TRASPORTO PUBBLICO: LA CIVITA (PD) ATTACCA LA MAGGIORANZA
Trasporto pubblico, La Civita (PD): “Oltre 540mila euro senza controlli. La commissione promessa non c’è”
Oltre cinquecentoquarantamila euro di fondi pubblici destinati al trasporto pubblico locale. È la cifra che la Regione Abruzzo ha attribuito al Comune di Sulmona per la gestione del servizio. Ma, a fronte di un investimento così consistente, da Palazzo San Francesco – denuncia la capogruppo del Pd in consiglio comunale, Ornella La Civita – sarebbe calato il silenzio.
Nel mirino dell’esponente dem finisce l’assenza di strumenti di controllo e verifica. “Nessuna commissione attivata, nessuna verifica pubblica sui costi e sulla qualità del servizio, nessuna strategia chiara per migliorarlo”, sottolinea La Civita, ricordando come in commissione e in consiglio fosse stato assicurato che i quindici mesi di affidamento a Tua Spa non sarebbero stati “una cambiale in bianco”, ma una fase di monitoraggio puntuale.
Proprio su sua richiesta – evidenzia – era stata prevista sulla carta l’istituzione di una commissione consiliare dedicata, con il compito di controllare costi, chilometri percorsi e qualità del servizio. “Oggi, però, quella commissione non esiste”, attacca la capogruppo Pd, lamentando anche l’assenza di una campagna di sensibilizzazione per incentivare l’utilizzo dei mezzi pubblici e contribuire a decongestionare il traffico cittadino.
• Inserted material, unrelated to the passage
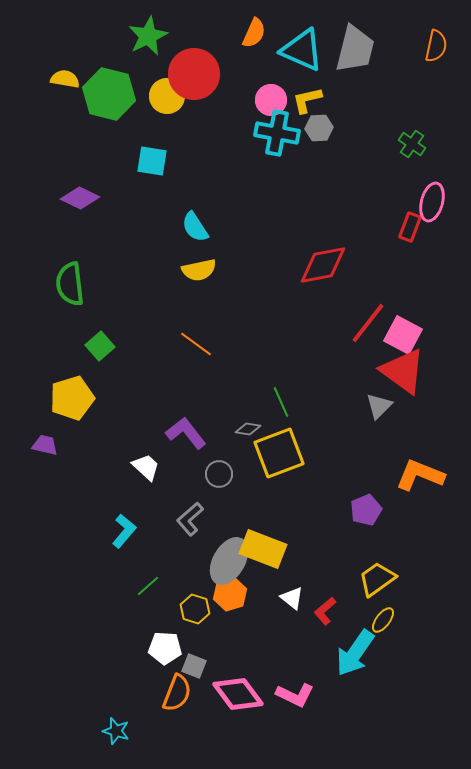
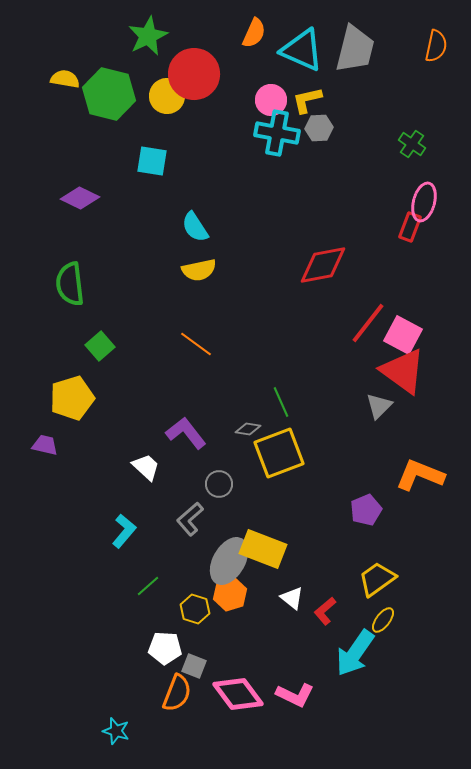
pink ellipse at (432, 202): moved 8 px left
gray circle at (219, 474): moved 10 px down
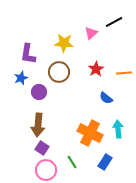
Secondo La Civita, si è parlato di mobilità sostenibile senza però attivare strumenti concreti per renderla una scelta reale per i cittadini. Le criticità, sostiene, sarebbero evidenti: autobus che circolano spesso vuoti, controlli quasi inesistenti con conseguente perdita di incassi, mancato avvio del biglietto unico. “Una gestione che rischia di trasformare un’opportunità in un costo senza ritorno per la collettività”, afferma.
Alle questioni organizzative si aggiungerebbero carenze strutturali, come la mancanza di un terminal funzionale e di pensiline adeguate in diversi punti strategici della città. E ancora: perché non utilizzare gli stessi autobus per ospitare spazi pubblicitari, generando entrate aggiuntive a sostegno del servizio? Anche su questo fronte, secondo la capogruppo Pd, non sarebbero state avviate iniziative.
Da qui le domande rivolte alla maggioranza: “C’è qualcosa che si teme? Forse di dover spiegare come vengono spesi quei 540mila euro? O di dover ammettere che il piano di esercizio non risponde alle reali esigenze della città?”.
La Civita ricorda infine di aver protocollato lo scorso gennaio una lettera per chiedere formalmente l’istituzione della commissione ad hoc, rimasta – a suo dire – senza risposta. “I cittadini hanno il diritto di sapere come vengono utilizzate le risorse pubbliche e perché, invece di un sistema moderno ed efficiente, si ritrovano con un servizio che continua a presentare gravi criticità”.
L’appello finale è rivolto all’assessore La Porta: “Si passi dalle parole ai fatti. Il tempo delle scuse è finito: si attivi subito la commissione e si faccia piena chiarezza”.